After locating the line with "NDC control |", reproduce that line and every one following it exactly, up to the end of the entries.

____

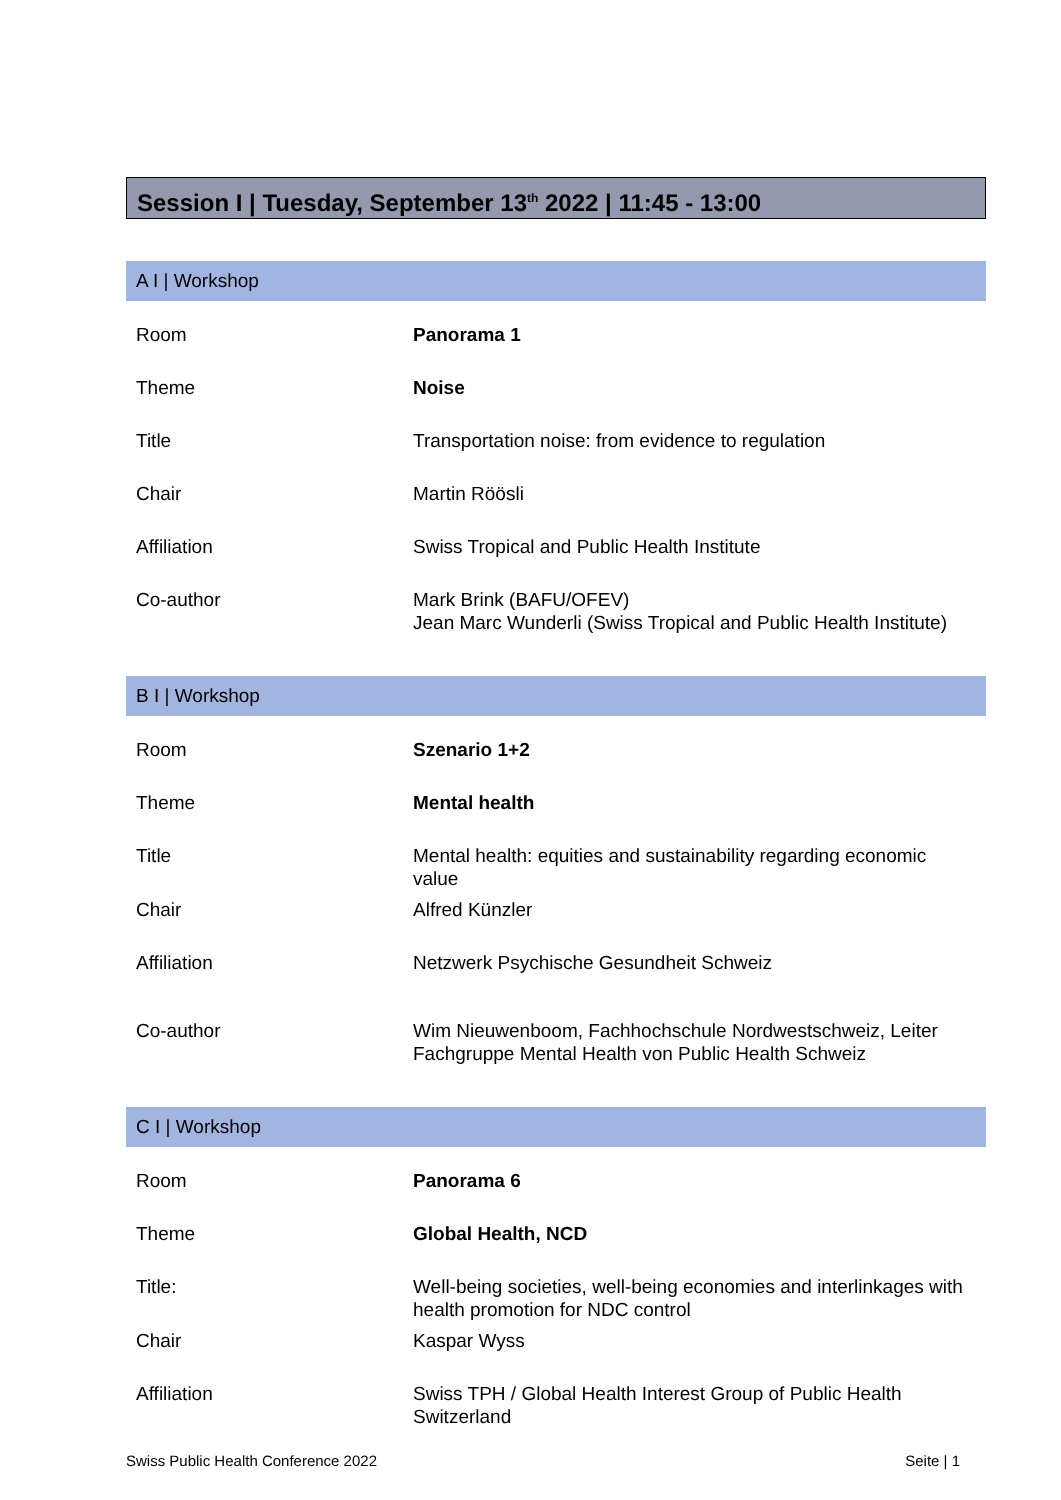Session I | Tuesday, September 13<sup>th</sup> 2022 | 11:45 - 13:00
A I | Workshop
| Room | Panorama 1 |
| Theme | Noise |
| Title | Transportation noise: from evidence to regulation |
| Chair | Martin Röösli |
| Affiliation | Swiss Tropical and Public Health Institute |
| Co-author | Mark Brink (BAFU/OFEV) Jean Marc Wunderli (Swiss Tropical and Public Health Institute) |
B I | Workshop
| Room | Szenario 1+2 |
| Theme | Mental health |
| Title | Mental health: equities and sustainability regarding economic value |
| Chair | Alfred Künzler |
| Affiliation | Netzwerk Psychische Gesundheit Schweiz |
| Co-author | Wim Nieuwenboom, Fachhochschule Nordwestschweiz, Leiter Fachgruppe Mental Health von Public Health Schweiz |
C I | Workshop
| Room | Panorama 6 |
| Theme | Global Health, NCD |
| Title: | Well-being societies, well-being economies and interlinkages with health promotion for NDC control |
| Chair | Kaspar Wyss |
| Affiliation | Swiss TPH / Global Health Interest Group of Public Health Switzerland |
Swiss Public Health Conference 2022 Seite | 1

____

Response area
| Title: | Well-being societies, well-being economies and interlinkages with health promotion for NDC control |
| Chair | Kaspar Wyss |
| Affiliation | Swiss TPH / Global Health Interest Group of Public Health Switzerland |
Swiss Public Health Conference 2022 Seite | 1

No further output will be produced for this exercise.